TEXT BLOCK:
393 F2d 243 Eger v. Commissioner of Internal Revenue

393 F.2d 243

Sofie EGER, Petitioner,
v.
COMMISSIONER OF INTERNAL REVENUE, Respondent.

No. 299.

Docket 31260.

United States Court of Appeals Second Circuit.

Argued February 21, 1968.

Decided April 16, 1968.

Benjamin Tannenbaum, New York City, for petitioner.

Robert J. Campbell, Dept. of Justice, Washington, D. C. (Mitchell Rogovin, Asst. Atty. Gen., Lee A. Jackson and Harry Baum, Dept. of Justice, on the brief), for respondent.

Before FRIENDLY and SMITH, Circuit Judges, and GIGNOUX, District Judge.*

J. JOSEPH SMITH, Circuit Judge:

1

This is a petition to review, pursuant to section 7482 of the Internal Revenue Code of 1954, a decision of the Tax Court, Theodore Tannenwald, Jr., Judge, T.C. Memo 1966-192, assessing income tax liabilities against the petitioner** for the years 1958, 1959 and 1960. The Tax Court held that the taxpayer was not entitled in 1961 to a deduction from regular income for her loss on the sale or exchange of stock issued by Windmill Food Stores of Hewlett, Inc. (herein Hewlett) under section 1244 of the Code.1 Since the deduction was held invalid, the net operating loss it was alleged to have created in 1961 could not be carried back to the tax years in issue. We hold that the loss qualified as an ordinary loss under section 1244 and reverse and remand for determination of the Commissioner's alternative contentions.

2

In 1958, Hewlett was organized. Petitioner was the sole stockholder and paid $40,000 for her 40 shares pursuant to a corporate motion and resolution of March 31, 19592 which provided that on April 6, 1959 the petitioner was to pay $40,000 for 40 shares of Hewlett issued pursuant to section 1244 of the Code. Early in 1961, Hewlett filed a petition in bankruptcy under Chapter XI of the Bankruptcy Act together with a plan of reorganization which was approved by the referee and confirmed. At that point the petitioner was owed $62,000 by Hewlett. Petitioner waived any right to payment she might have under the plan. In March of 1961, petitioner entered into an agreement with Pick 'N Save, Inc., under which the latter agreed to buy and the petitioner agreed to sell her 40 shares in Hewlett. The purchase price was $100,000 plus the value of certain security deposits, other items, and the value of Hewlett's inventory on the date of closing less credits for certain secured liabilities. All payments on account of the purchase price were to be deposited in escrow for one year after the closing for the purpose of paying any claims of Hewlett's creditors for moneys due and owing at the day of closing. At closing, the petitioner was to deliver an executed release of all obligations due it from Hewlett. On April 13, the plan of arrangement was confirmed. The next day, Hewlett reaffirmed its obligations to the petitioner on its indebtedness to her, in a resolution which stated that the petitioner would accept as full payment of her claims any sum paid by Pick 'N Save left with the escrowee after the other creditors had been paid. On the same day, petitioner's sale of stock to Pick 'N Save was closed. After payment of Hewlett's other creditors, the escrowee had $30,000 left for payment to the petitioner.

INPUT DATA:

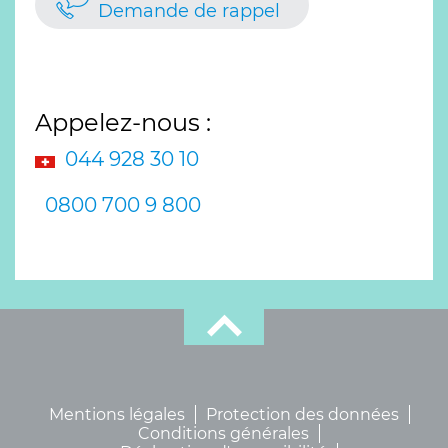
Demande de rappel
Appelez-nous :
044 928 30 10
0800 700 9 800
Mentions légales
Protection des données
Conditions générales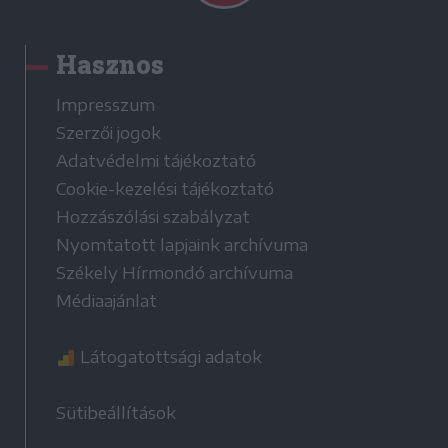
Hasznos
Impresszum
Szerzői jogok
Adatvédelmi tájékoztató
Cookie-kezelési tájékoztató
Hozzászólási szabályzat
Nyomtatott lapjaink archívuma
Székely Hírmondó archívuma
Médiaajánlat
Látogatottsági adatok
Sütibeállítások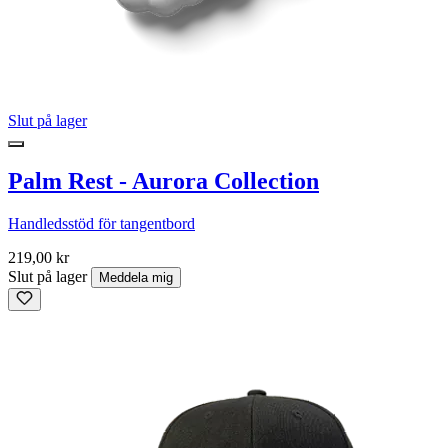
Slut på lager
Palm Rest - Aurora Collection
Handledsstöd för tangentbord
219,00 kr
Slut på lager
Meddela mig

WHAT YOU NEED TO DO: Repeat the Eger v. Commissioner opinion from "COMMISSIONER OF INTERNAL REVENUE, Respondent." up to and including "City, for petitioner.", word for word.

EXERCISE OUTPUT:
COMMISSIONER OF INTERNAL REVENUE, Respondent.

No. 299.

Docket 31260.

United States Court of Appeals Second Circuit.

Argued February 21, 1968.

Decided April 16, 1968.

Benjamin Tannenbaum, New York City, for petitioner.